Knowing nothing, and awaiting hopefully for some slight infusion of insight from the ethereal realm may be sensible, while reconciling the tie to the material realm of Earth with that innate yearning for communing with the insubstantial Divine.

A Seeker of knowledge may thus need to settle for an understanding drawn from intuition, where the objective may actually be subjective!

Is Consciousness the explanation?

Consciousness is something we are all aware of. That is, I am aware that I am conscious. But, I do not understand it. Yet, we need Consciousness in order to be mobile and motile; and to use the limited number of senses we possess. Awareness, reciprocally, seems to be an essential manifestation of Consciousness.

Is it possible to be aware when one is unconscious; or asleep? Is it Consciousness which enables thought? Or feelings? What of the subconscious? Is there such a facility? If it does exist, then a level of Consciousness exists of which we are not aware. Then, how do we know about what is happening at the subconscious level? Is there a transmission of thought from the subconscious to the conscious?

There has to be such a transmission. When my seer, B, advised me to ‘listen’ to my subconscious in order to receive messages from my Spirit Guide, such messages need to surface in my conscious mind. When I wake up in the middle of the night with a new thought, I could assume that my Guide was responsible. Since I have a speculative, roving mind, poking into all corners of existence, which new thoughts can be attributed to my Guide? And which reflect the thought-miner striking a potentially valuable lode of insight?

Moving to intuition, third-eye perceptions, clairvoyance, clairaudience, reading the future, and remembering a past life, would these facilities not involve riding a wave of Consciousness across time, as well as space? The quaint concept of space-time is an irrelevancy here.

Would not communication with spirits from the impossible-to-deny Afterlife also involve surfing a cloud-land of Consciousness? Would not the visual manifestation of spirits also require such a medium of transportation from the Afterlife? Of course, the Afterlife is most probably ‘here’ in a dimension which crosses our dimension of Earthly existence.
In this context, looking to the desert religions (or perhaps all religions) for guidance would seem to be futile. The focus of religion is elsewhere.

‘Horses for courses’ is a useful adage.

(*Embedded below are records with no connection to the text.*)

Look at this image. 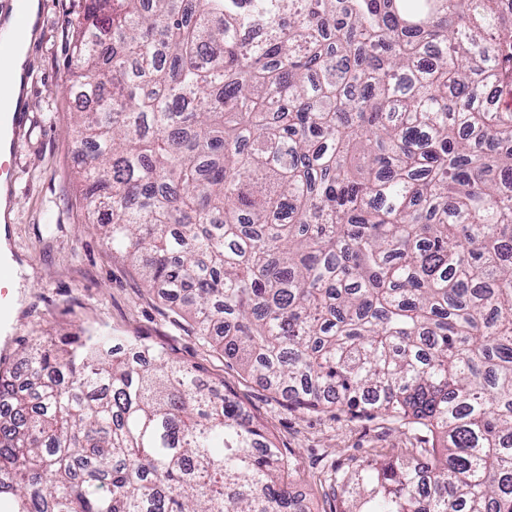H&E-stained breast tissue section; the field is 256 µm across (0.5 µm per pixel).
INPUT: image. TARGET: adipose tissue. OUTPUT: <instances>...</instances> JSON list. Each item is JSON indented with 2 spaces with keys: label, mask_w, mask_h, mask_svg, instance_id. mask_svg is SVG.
<instances>
[{
  "label": "adipose tissue",
  "mask_w": 512,
  "mask_h": 512,
  "mask_svg": "<svg viewBox=\"0 0 512 512\" xmlns=\"http://www.w3.org/2000/svg\"><path fill=\"white\" fill-rule=\"evenodd\" d=\"M39 0H27L24 19L9 17L0 21V40L10 45L8 53H0V85L11 92L0 102V112H16L28 87L26 81L27 48L37 35Z\"/></svg>",
  "instance_id": "ef3b65f1"
}]
</instances>
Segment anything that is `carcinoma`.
Here are the masks:
<instances>
[{
    "instance_id": "cac0c4a2",
    "label": "carcinoma",
    "mask_w": 512,
    "mask_h": 512,
    "mask_svg": "<svg viewBox=\"0 0 512 512\" xmlns=\"http://www.w3.org/2000/svg\"><path fill=\"white\" fill-rule=\"evenodd\" d=\"M84 199L196 336L418 447L341 512H512V0H90ZM0 373L6 512H305L233 395L138 336Z\"/></svg>"
}]
</instances>
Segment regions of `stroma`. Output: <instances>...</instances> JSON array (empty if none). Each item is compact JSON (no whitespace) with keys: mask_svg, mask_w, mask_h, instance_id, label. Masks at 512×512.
<instances>
[{"mask_svg":"<svg viewBox=\"0 0 512 512\" xmlns=\"http://www.w3.org/2000/svg\"><path fill=\"white\" fill-rule=\"evenodd\" d=\"M85 2L39 0V33L28 52L7 224L20 266L12 349L20 351L37 336H72L90 327L144 337L204 379L223 383L295 462V489L305 493L311 512H330L332 465L379 459L415 447L416 440L407 427L381 416L352 421L336 412L296 409L267 384L246 377L221 350L202 344L176 315V303L146 286L137 263L113 251L89 224L75 163V107L67 92L73 33Z\"/></svg>","mask_w":512,"mask_h":512,"instance_id":"stroma-1","label":"stroma"}]
</instances>
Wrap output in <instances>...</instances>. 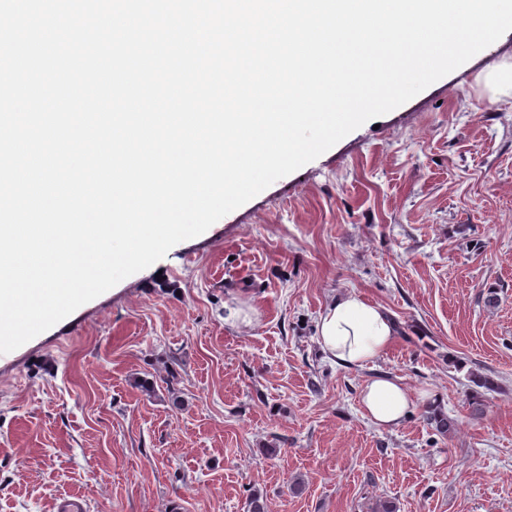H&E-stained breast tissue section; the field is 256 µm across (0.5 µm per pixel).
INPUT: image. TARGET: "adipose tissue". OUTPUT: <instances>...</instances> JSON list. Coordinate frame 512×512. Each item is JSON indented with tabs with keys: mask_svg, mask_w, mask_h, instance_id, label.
I'll use <instances>...</instances> for the list:
<instances>
[{
	"mask_svg": "<svg viewBox=\"0 0 512 512\" xmlns=\"http://www.w3.org/2000/svg\"><path fill=\"white\" fill-rule=\"evenodd\" d=\"M317 340L332 362L364 366L379 358L394 343L396 326L388 312L364 295L351 292L335 298L320 313ZM416 399L401 382L379 376L362 389V414L376 427L392 429L411 413Z\"/></svg>",
	"mask_w": 512,
	"mask_h": 512,
	"instance_id": "obj_1",
	"label": "adipose tissue"
}]
</instances>
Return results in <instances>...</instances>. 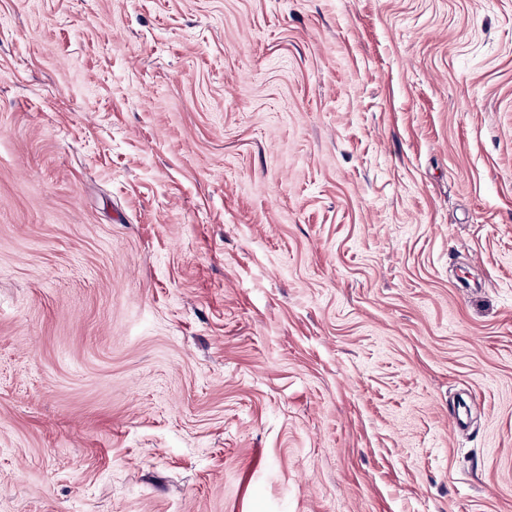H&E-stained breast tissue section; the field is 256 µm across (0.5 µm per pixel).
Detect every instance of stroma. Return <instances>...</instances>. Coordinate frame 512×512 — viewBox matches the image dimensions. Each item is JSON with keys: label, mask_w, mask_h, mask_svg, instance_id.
<instances>
[{"label": "stroma", "mask_w": 512, "mask_h": 512, "mask_svg": "<svg viewBox=\"0 0 512 512\" xmlns=\"http://www.w3.org/2000/svg\"><path fill=\"white\" fill-rule=\"evenodd\" d=\"M0 512H512V0H0Z\"/></svg>", "instance_id": "35a3bbf8"}]
</instances>
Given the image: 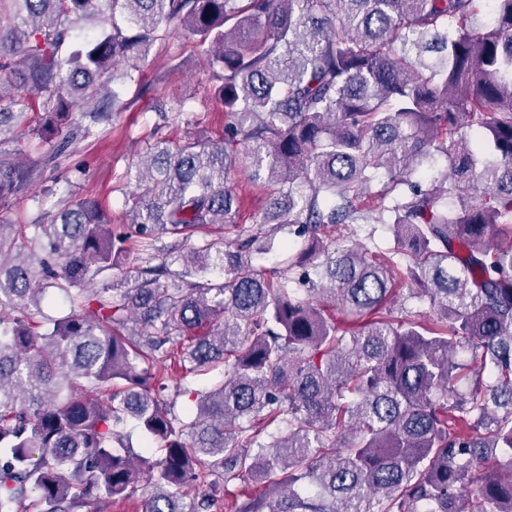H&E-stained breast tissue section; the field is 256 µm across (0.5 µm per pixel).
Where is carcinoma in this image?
<instances>
[{
  "mask_svg": "<svg viewBox=\"0 0 512 512\" xmlns=\"http://www.w3.org/2000/svg\"><path fill=\"white\" fill-rule=\"evenodd\" d=\"M6 12L0 102L35 94L41 125L0 111V208L109 121L113 84L172 25L218 67L226 122L222 143L147 148L125 233L90 200L37 208L29 237L0 219V512H102L138 491L142 512H512V0ZM63 127L33 164L7 148ZM439 157L449 173L419 179ZM240 166L269 207L251 224L227 186ZM362 224L390 225L393 247L367 249ZM284 226L307 244L258 264ZM208 228L229 237L182 252ZM133 245L148 260L116 288ZM50 291L69 312L39 324ZM170 362L224 366L183 418L158 395Z\"/></svg>",
  "mask_w": 512,
  "mask_h": 512,
  "instance_id": "obj_1",
  "label": "carcinoma"
}]
</instances>
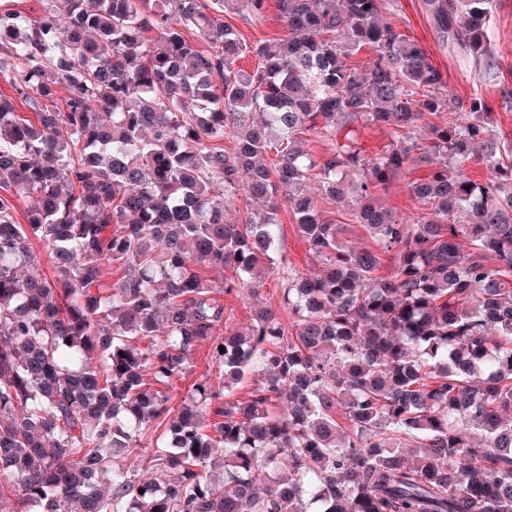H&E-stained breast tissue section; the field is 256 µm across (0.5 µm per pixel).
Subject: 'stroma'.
<instances>
[{"mask_svg":"<svg viewBox=\"0 0 512 512\" xmlns=\"http://www.w3.org/2000/svg\"><path fill=\"white\" fill-rule=\"evenodd\" d=\"M387 2L402 31L418 42L428 60L441 72L446 89L464 100L475 95L482 98L488 112L489 129L499 136L512 138V108L503 105L500 95L501 88L512 89V0H493L490 37L496 50L495 64L480 76L476 75L471 58L441 39L423 7V0ZM224 20L248 44L271 40L286 32L276 0H271L262 22L248 21L246 10L240 7L226 12ZM424 173L421 167L402 170L391 178L385 189L378 191V202L394 216H412L418 205L407 185Z\"/></svg>","mask_w":512,"mask_h":512,"instance_id":"obj_1","label":"stroma"}]
</instances>
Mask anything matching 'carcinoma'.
<instances>
[{"label":"carcinoma","mask_w":512,"mask_h":512,"mask_svg":"<svg viewBox=\"0 0 512 512\" xmlns=\"http://www.w3.org/2000/svg\"><path fill=\"white\" fill-rule=\"evenodd\" d=\"M239 2L265 18L269 0L0 12V76L33 111L0 96V500L512 512V142L488 134L480 98L448 96L382 18L385 0H278L288 34L254 45L222 21ZM491 2L424 0L441 37L486 67ZM365 48L369 66L349 62ZM247 53L252 71L237 67ZM370 126L395 139L368 159L356 133ZM312 138L333 147L317 160ZM476 157L483 182L466 177ZM415 164L430 171L409 182L419 208L399 221L373 198ZM311 180L350 199L371 245L342 240ZM24 196L35 205L21 223ZM243 196L267 210L240 211ZM283 199L318 276L280 255ZM264 263L282 271L293 319L266 309L239 332L225 300L260 298ZM201 350L205 370L176 405ZM258 359L262 380L235 396ZM160 426L148 477L132 476L123 459Z\"/></svg>","instance_id":"obj_1"}]
</instances>
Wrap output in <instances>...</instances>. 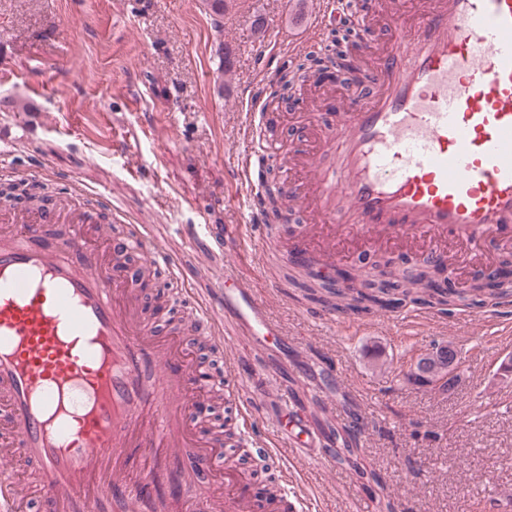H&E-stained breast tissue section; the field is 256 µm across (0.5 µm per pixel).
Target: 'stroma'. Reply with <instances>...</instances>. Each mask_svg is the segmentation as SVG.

For the relatively recent (in historical terms) discovery of the terra nullius of human experiences traversing over-lapping realms of the ephemeral and the material, new means of communication – in the form of concepts and relationships established in the human mind – are needed.

Following the principle reflected in Occam’s Razor, that the simplest explanation is best, the concept of an all-embracing, infusive, ever-existing, pervasive aether may be a useful starting point. The aether is now being researched, in spite of the Michelson-Morley experiment of yore, by a significant number of scientists willing to transcend the prevailing explanatory paradigms.

In human terms (or in terms of transient beings) Consciousness qualifies as that ever-existing, all-embracing, and all-penetrating essence. Whether matter represents a projection from the bound-less ocean of Consciousness, and from which arose the ephemeral, the insubstantial; or whether the ‘real’ of the ephemeral arising from Consciousness is reflected, as appropriate, in the material is an irrelevancy for now. The relationship between the material and ephemeral realms may be an enriching bilateral process.

Were Consciousness to be a functionally neutral cloud-like enabler of links, especially of communication, between whatever exists, in any form (of substance or otherwise), it would intransitively present what seems to be obvious to sensitive humans – that everything in existence is connected to everything else. Both the paranormal and the normal in human existence would then be explicable.

Is it Consciousness which enables the pathways of mutual understanding, through gossamer connections, between sentient beings – including spirits from the Afterlife?